(Saved data entries)
· · ·
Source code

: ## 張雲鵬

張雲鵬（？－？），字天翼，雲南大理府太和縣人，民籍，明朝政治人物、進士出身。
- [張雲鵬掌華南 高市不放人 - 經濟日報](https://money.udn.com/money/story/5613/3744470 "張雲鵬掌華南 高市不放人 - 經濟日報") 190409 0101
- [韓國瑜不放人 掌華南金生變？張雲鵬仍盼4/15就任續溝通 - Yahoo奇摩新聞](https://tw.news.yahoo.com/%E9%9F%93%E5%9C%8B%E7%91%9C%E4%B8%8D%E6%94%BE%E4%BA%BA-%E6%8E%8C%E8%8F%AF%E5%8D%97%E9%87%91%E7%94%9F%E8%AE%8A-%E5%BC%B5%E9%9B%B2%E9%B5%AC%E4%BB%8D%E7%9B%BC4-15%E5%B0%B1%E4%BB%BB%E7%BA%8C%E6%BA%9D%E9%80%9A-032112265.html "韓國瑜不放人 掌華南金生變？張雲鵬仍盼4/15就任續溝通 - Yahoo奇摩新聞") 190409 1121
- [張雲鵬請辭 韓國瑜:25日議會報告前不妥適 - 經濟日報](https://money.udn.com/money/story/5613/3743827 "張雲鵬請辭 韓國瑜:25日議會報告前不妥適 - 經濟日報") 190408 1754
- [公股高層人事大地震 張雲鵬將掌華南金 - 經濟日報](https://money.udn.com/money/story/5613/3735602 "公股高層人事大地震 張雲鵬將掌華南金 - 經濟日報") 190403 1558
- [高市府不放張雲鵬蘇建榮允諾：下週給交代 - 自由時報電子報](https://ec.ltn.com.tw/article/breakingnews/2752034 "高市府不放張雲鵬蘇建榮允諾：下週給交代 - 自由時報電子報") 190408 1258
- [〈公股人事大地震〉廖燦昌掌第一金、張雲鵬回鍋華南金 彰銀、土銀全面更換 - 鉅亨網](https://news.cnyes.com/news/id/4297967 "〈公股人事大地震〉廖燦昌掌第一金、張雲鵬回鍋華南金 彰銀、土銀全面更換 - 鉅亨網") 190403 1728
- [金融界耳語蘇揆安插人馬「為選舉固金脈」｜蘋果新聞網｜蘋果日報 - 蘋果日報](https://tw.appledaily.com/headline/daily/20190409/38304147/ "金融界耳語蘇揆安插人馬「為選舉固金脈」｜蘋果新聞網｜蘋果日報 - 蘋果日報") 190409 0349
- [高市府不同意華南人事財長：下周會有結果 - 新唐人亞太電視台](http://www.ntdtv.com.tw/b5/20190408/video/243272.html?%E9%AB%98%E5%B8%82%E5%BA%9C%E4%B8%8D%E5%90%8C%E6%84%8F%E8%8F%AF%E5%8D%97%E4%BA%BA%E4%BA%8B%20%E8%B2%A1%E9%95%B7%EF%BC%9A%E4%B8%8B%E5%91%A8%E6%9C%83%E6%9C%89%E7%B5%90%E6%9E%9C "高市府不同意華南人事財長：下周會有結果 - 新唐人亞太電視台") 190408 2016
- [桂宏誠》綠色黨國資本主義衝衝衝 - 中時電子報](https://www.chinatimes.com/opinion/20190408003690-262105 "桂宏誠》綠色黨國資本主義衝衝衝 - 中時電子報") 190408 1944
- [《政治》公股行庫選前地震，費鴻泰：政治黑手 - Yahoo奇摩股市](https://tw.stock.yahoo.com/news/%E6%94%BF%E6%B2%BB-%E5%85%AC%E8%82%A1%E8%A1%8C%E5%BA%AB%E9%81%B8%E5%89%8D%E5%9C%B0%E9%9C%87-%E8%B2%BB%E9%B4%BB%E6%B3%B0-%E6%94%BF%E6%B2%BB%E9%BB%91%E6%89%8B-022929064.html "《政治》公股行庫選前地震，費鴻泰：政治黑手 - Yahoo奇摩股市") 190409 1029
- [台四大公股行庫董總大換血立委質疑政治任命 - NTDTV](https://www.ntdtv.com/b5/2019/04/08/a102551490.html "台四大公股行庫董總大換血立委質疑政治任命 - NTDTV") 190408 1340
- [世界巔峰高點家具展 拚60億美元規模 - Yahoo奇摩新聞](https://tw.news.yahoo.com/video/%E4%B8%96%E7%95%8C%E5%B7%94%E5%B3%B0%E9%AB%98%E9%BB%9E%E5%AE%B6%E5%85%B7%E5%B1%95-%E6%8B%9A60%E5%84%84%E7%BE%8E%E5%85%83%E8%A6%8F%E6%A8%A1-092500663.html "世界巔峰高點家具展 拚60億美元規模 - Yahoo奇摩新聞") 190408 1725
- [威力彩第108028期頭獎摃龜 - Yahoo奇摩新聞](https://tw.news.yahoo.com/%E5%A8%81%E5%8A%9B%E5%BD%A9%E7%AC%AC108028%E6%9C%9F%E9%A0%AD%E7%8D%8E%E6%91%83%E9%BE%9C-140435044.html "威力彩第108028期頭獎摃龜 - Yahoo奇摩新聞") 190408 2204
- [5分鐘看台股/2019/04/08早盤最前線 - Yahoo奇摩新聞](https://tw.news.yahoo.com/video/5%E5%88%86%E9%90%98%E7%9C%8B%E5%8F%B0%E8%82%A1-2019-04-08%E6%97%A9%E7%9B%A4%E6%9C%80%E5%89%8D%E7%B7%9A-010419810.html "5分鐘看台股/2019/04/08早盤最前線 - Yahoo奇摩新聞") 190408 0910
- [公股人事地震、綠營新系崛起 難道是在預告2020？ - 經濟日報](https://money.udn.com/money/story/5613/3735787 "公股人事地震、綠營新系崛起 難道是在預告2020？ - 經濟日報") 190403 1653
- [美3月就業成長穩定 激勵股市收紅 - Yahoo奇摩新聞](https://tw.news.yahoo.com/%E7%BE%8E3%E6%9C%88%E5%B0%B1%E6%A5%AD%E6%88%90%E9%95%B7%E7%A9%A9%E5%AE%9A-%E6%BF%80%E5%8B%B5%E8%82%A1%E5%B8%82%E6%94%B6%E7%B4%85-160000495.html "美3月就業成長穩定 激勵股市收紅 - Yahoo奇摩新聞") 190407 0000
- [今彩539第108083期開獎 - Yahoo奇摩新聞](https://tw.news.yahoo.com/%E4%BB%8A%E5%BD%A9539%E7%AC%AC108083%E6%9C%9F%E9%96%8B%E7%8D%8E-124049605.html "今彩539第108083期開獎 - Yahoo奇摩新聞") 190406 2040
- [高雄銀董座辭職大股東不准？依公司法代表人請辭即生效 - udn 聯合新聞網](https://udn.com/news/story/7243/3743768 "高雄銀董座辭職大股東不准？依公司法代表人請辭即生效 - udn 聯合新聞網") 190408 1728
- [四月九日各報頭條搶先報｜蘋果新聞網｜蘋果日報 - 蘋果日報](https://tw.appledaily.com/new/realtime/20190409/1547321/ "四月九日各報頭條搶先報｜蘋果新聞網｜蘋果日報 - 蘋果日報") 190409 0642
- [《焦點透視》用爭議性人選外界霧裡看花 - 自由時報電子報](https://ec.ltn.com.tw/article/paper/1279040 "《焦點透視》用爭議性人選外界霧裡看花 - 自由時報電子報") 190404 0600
· · ·
A full, exact copy of the entries is required. Return it.

Source code

: ## 張雲鵬

張雲鵬（？－？），字天翼，雲南大理府太和縣人，民籍，明朝政治人物、進士出身。
- [張雲鵬掌華南 高市不放人 - 經濟日報](https://money.udn.com/money/story/5613/3744470 "張雲鵬掌華南 高市不放人 - 經濟日報") 190409 0101
- [韓國瑜不放人 掌華南金生變？張雲鵬仍盼4/15就任續溝通 - Yahoo奇摩新聞](https://tw.news.yahoo.com/%E9%9F%93%E5%9C%8B%E7%91%9C%E4%B8%8D%E6%94%BE%E4%BA%BA-%E6%8E%8C%E8%8F%AF%E5%8D%97%E9%87%91%E7%94%9F%E8%AE%8A-%E5%BC%B5%E9%9B%B2%E9%B5%AC%E4%BB%8D%E7%9B%BC4-15%E5%B0%B1%E4%BB%BB%E7%BA%8C%E6%BA%9D%E9%80%9A-032112265.html "韓國瑜不放人 掌華南金生變？張雲鵬仍盼4/15就任續溝通 - Yahoo奇摩新聞") 190409 1121
- [張雲鵬請辭 韓國瑜:25日議會報告前不妥適 - 經濟日報](https://money.udn.com/money/story/5613/3743827 "張雲鵬請辭 韓國瑜:25日議會報告前不妥適 - 經濟日報") 190408 1754
- [公股高層人事大地震 張雲鵬將掌華南金 - 經濟日報](https://money.udn.com/money/story/5613/3735602 "公股高層人事大地震 張雲鵬將掌華南金 - 經濟日報") 190403 1558
- [高市府不放張雲鵬蘇建榮允諾：下週給交代 - 自由時報電子報](https://ec.ltn.com.tw/article/breakingnews/2752034 "高市府不放張雲鵬蘇建榮允諾：下週給交代 - 自由時報電子報") 190408 1258
- [〈公股人事大地震〉廖燦昌掌第一金、張雲鵬回鍋華南金 彰銀、土銀全面更換 - 鉅亨網](https://news.cnyes.com/news/id/4297967 "〈公股人事大地震〉廖燦昌掌第一金、張雲鵬回鍋華南金 彰銀、土銀全面更換 - 鉅亨網") 190403 1728
- [金融界耳語蘇揆安插人馬「為選舉固金脈」｜蘋果新聞網｜蘋果日報 - 蘋果日報](https://tw.appledaily.com/headline/daily/20190409/38304147/ "金融界耳語蘇揆安插人馬「為選舉固金脈」｜蘋果新聞網｜蘋果日報 - 蘋果日報") 190409 0349
- [高市府不同意華南人事財長：下周會有結果 - 新唐人亞太電視台](http://www.ntdtv.com.tw/b5/20190408/video/243272.html?%E9%AB%98%E5%B8%82%E5%BA%9C%E4%B8%8D%E5%90%8C%E6%84%8F%E8%8F%AF%E5%8D%97%E4%BA%BA%E4%BA%8B%20%E8%B2%A1%E9%95%B7%EF%BC%9A%E4%B8%8B%E5%91%A8%E6%9C%83%E6%9C%89%E7%B5%90%E6%9E%9C "高市府不同意華南人事財長：下周會有結果 - 新唐人亞太電視台") 190408 2016
- [桂宏誠》綠色黨國資本主義衝衝衝 - 中時電子報](https://www.chinatimes.com/opinion/20190408003690-262105 "桂宏誠》綠色黨國資本主義衝衝衝 - 中時電子報") 190408 1944
- [《政治》公股行庫選前地震，費鴻泰：政治黑手 - Yahoo奇摩股市](https://tw.stock.yahoo.com/news/%E6%94%BF%E6%B2%BB-%E5%85%AC%E8%82%A1%E8%A1%8C%E5%BA%AB%E9%81%B8%E5%89%8D%E5%9C%B0%E9%9C%87-%E8%B2%BB%E9%B4%BB%E6%B3%B0-%E6%94%BF%E6%B2%BB%E9%BB%91%E6%89%8B-022929064.html "《政治》公股行庫選前地震，費鴻泰：政治黑手 - Yahoo奇摩股市") 190409 1029
- [台四大公股行庫董總大換血立委質疑政治任命 - NTDTV](https://www.ntdtv.com/b5/2019/04/08/a102551490.html "台四大公股行庫董總大換血立委質疑政治任命 - NTDTV") 190408 1340
- [世界巔峰高點家具展 拚60億美元規模 - Yahoo奇摩新聞](https://tw.news.yahoo.com/video/%E4%B8%96%E7%95%8C%E5%B7%94%E5%B3%B0%E9%AB%98%E9%BB%9E%E5%AE%B6%E5%85%B7%E5%B1%95-%E6%8B%9A60%E5%84%84%E7%BE%8E%E5%85%83%E8%A6%8F%E6%A8%A1-092500663.html "世界巔峰高點家具展 拚60億美元規模 - Yahoo奇摩新聞") 190408 1725
- [威力彩第108028期頭獎摃龜 - Yahoo奇摩新聞](https://tw.news.yahoo.com/%E5%A8%81%E5%8A%9B%E5%BD%A9%E7%AC%AC108028%E6%9C%9F%E9%A0%AD%E7%8D%8E%E6%91%83%E9%BE%9C-140435044.html "威力彩第108028期頭獎摃龜 - Yahoo奇摩新聞") 190408 2204
- [5分鐘看台股/2019/04/08早盤最前線 - Yahoo奇摩新聞](https://tw.news.yahoo.com/video/5%E5%88%86%E9%90%98%E7%9C%8B%E5%8F%B0%E8%82%A1-2019-04-08%E6%97%A9%E7%9B%A4%E6%9C%80%E5%89%8D%E7%B7%9A-010419810.html "5分鐘看台股/2019/04/08早盤最前線 - Yahoo奇摩新聞") 190408 0910
- [公股人事地震、綠營新系崛起 難道是在預告2020？ - 經濟日報](https://money.udn.com/money/story/5613/3735787 "公股人事地震、綠營新系崛起 難道是在預告2020？ - 經濟日報") 190403 1653
- [美3月就業成長穩定 激勵股市收紅 - Yahoo奇摩新聞](https://tw.news.yahoo.com/%E7%BE%8E3%E6%9C%88%E5%B0%B1%E6%A5%AD%E6%88%90%E9%95%B7%E7%A9%A9%E5%AE%9A-%E6%BF%80%E5%8B%B5%E8%82%A1%E5%B8%82%E6%94%B6%E7%B4%85-160000495.html "美3月就業成長穩定 激勵股市收紅 - Yahoo奇摩新聞") 190407 0000
- [今彩539第108083期開獎 - Yahoo奇摩新聞](https://tw.news.yahoo.com/%E4%BB%8A%E5%BD%A9539%E7%AC%AC108083%E6%9C%9F%E9%96%8B%E7%8D%8E-124049605.html "今彩539第108083期開獎 - Yahoo奇摩新聞") 190406 2040
- [高雄銀董座辭職大股東不准？依公司法代表人請辭即生效 - udn 聯合新聞網](https://udn.com/news/story/7243/3743768 "高雄銀董座辭職大股東不准？依公司法代表人請辭即生效 - udn 聯合新聞網") 190408 1728
- [四月九日各報頭條搶先報｜蘋果新聞網｜蘋果日報 - 蘋果日報](https://tw.appledaily.com/new/realtime/20190409/1547321/ "四月九日各報頭條搶先報｜蘋果新聞網｜蘋果日報 - 蘋果日報") 190409 0642
- [《焦點透視》用爭議性人選外界霧裡看花 - 自由時報電子報](https://ec.ltn.com.tw/article/paper/1279040 "《焦點透視》用爭議性人選外界霧裡看花 - 自由時報電子報") 190404 0600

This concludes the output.